To my profession's credit, physician organizations are finally taking unprecedented steps to confront the problem of waste in medicine. The American Board of Internal Medicine Foundation's Choosing Wisely campaign, which asks each partnering group to identify 5 commonly performed tests or treatments that should be questioned by physicians and patients, has signed up more than 50 specialty organizations to date, with more to come in the next several months. Next week, screening and diagnostic experts from all over the world will gather at Dartmouth to discuss strategies for Preventing Overdiagnosis, a problem that is largely created by physicians looking too hard for diseases with imperfect tests that lead to many false positive results and more invasive procedures, such as biopsies. (Even if the tests themselves were perfect, they are often performed in patients who could not possibly benefit from the results, such as patients with terminal cancer.)

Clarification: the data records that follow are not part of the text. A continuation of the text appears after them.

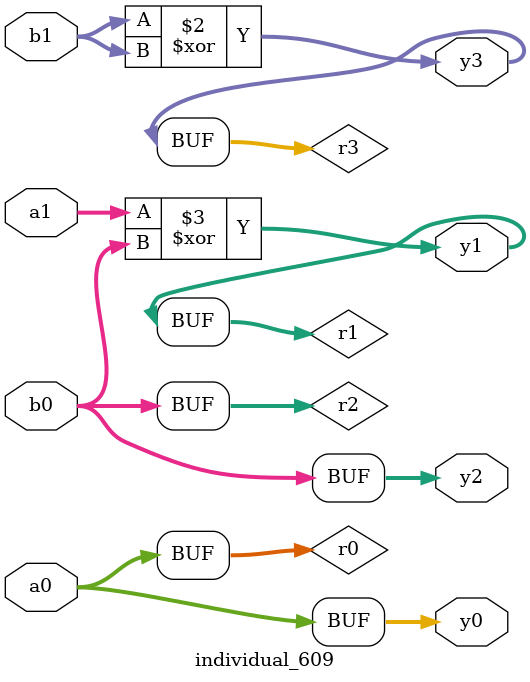
<source format=sv>
module individual_609(input logic [15:0] a1, input logic [15:0] a0, input logic [15:0] b1, input logic [15:0] b0, output logic [15:0] y3, output logic [15:0] y2, output logic [15:0] y1, output logic [15:0] y0);
logic [15:0] r0, r1, r2, r3; 
 always@(*) begin 
	 r0 = a0; r1 = a1; r2 = b0; r3 = b1; 
 	 r3  ^=  r3 ;
 	 r1  ^=  b0 ;
 	 y3 = r3; y2 = r2; y1 = r1; y0 = r0; 
end
endmodule
</source>
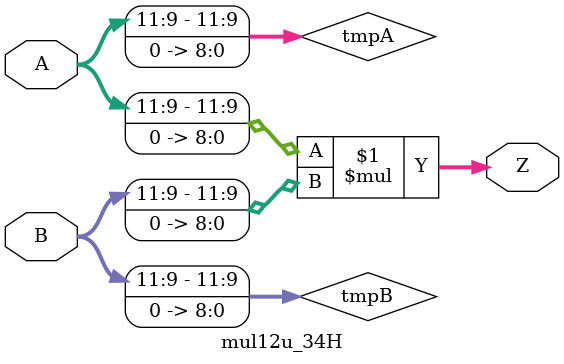
<source format=v>
/***
* This code is a part of EvoApproxLib library (ehw.fit.vutbr.cz/approxlib) distributed under The MIT License.
* When used, please cite the following article(s): PRABAKARAN B. S., MRAZEK V., VASICEK Z., SEKANINA L., SHAFIQUE M. ApproxFPGAs: Embracing ASIC-based Approximate Arithmetic Components for FPGA-Based Systems. DAC 2020. 
***/
// MAE% = 5.85 %
// MAE = 980992 
// WCE% = 23.39 %
// WCE = 3923969 
// WCRE% = 100.00 %
// EP% = 99.95 %
// MRE% = 43.11 %
// MSE = 13857.988e8 
// FPGA_POWER = 0.28
// FPGA_DELAY = 6.7
// FPGA_LUT = 5.0



module mul12u_34H(
	A, 
	B,
	Z
);

input [12-1:0] A;
input [12-1:0] B;
output [2*12-1:0] Z;

wire [12-1:0] tmpA;
wire [12-1:0] tmpB;
assign tmpA = {A[12-1:9],{9{1'b0}}};
assign tmpB = {B[12-1:9],{9{1'b0}}};
assign Z = tmpA * tmpB;
endmodule


</source>
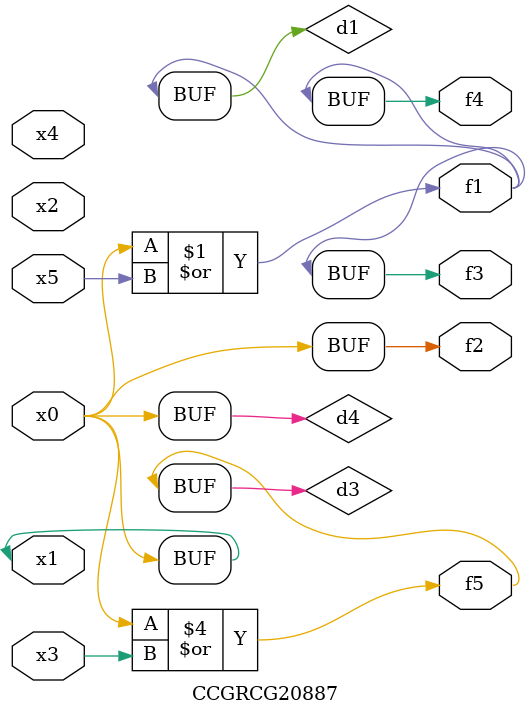
<source format=v>
module CCGRCG20887(
	input x0, x1, x2, x3, x4, x5,
	output f1, f2, f3, f4, f5
);

	wire d1, d2, d3, d4;

	or (d1, x0, x5);
	xnor (d2, x1, x4);
	or (d3, x0, x3);
	buf (d4, x0, x1);
	assign f1 = d1;
	assign f2 = d4;
	assign f3 = d1;
	assign f4 = d1;
	assign f5 = d3;
endmodule

</source>
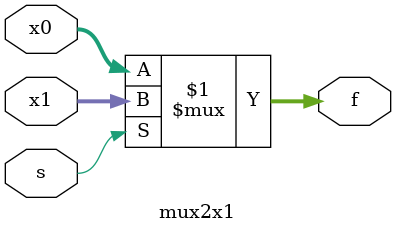
<source format=v>
module mux2x1 #(parameter n = 32) 
               (input [n-1:0] x0 , x1 , input s , output [n-1:0] f);
    assign f = (s)? x1 : x0 ;
endmodule 
</source>
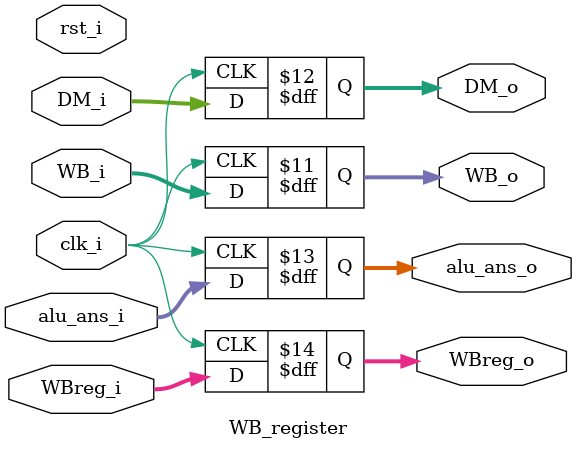
<source format=v>
module WB_register (clk_i, rst_i, WB_i, DM_i, alu_ans_i, WBreg_i, WB_o, DM_o, alu_ans_o, WBreg_o);

	input clk_i;
	input rst_i;
	input [1:0] WB_i;
	input [31:0] DM_i;
	input [31:0] alu_ans_i;
	input [4:0] WBreg_i;
	
	output reg [1:0] WB_o;
	output reg [31:0] DM_o;
	output reg [31:0] alu_ans_o;
	output reg [4:0] WBreg_o;

	always@(posedge clk_i)
	begin
		if (!rst_i)
		begin
			WB_o <= WB_i;
			DM_o <= DM_i;
			alu_ans_o <= alu_ans_i;
			WBreg_o <= WBreg_i;
		end
		else
		begin
			WB_o <= WB_i;
			DM_o <= DM_i;
			alu_ans_o <= alu_ans_i;
			WBreg_o <= WBreg_i;
		end
	end

endmodule

</source>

But if the problems of medical waste and overdiagnosis are familiar to doctors, most patients are still in the dark about the basics. For example, how is someone without medical training expected to know the difference between a test that might help and a test that is potentially harmful (and, since many tests meet both criteria, weigh the benefits and harms and make a decision that accurately reflects his or her preferences)? When should you suspect that your doctor is testing or treating too aggressively and ask for a second opinion? How do you know if you may have been overdiagnosed? What components of a complete physical are supported by good evidence, rather than simply relics of medical tradition? Does a physical really need to be done annually, or at all?

These are the sorts of questions that I plan to answer to the best of my ability in Conservative Medicine. Now is the right time for this book, but in many ways, the topics of this book are timeless.


This is the fifth in a series of brainstorming posts about a book that I plan to write titled Conservative Medicine.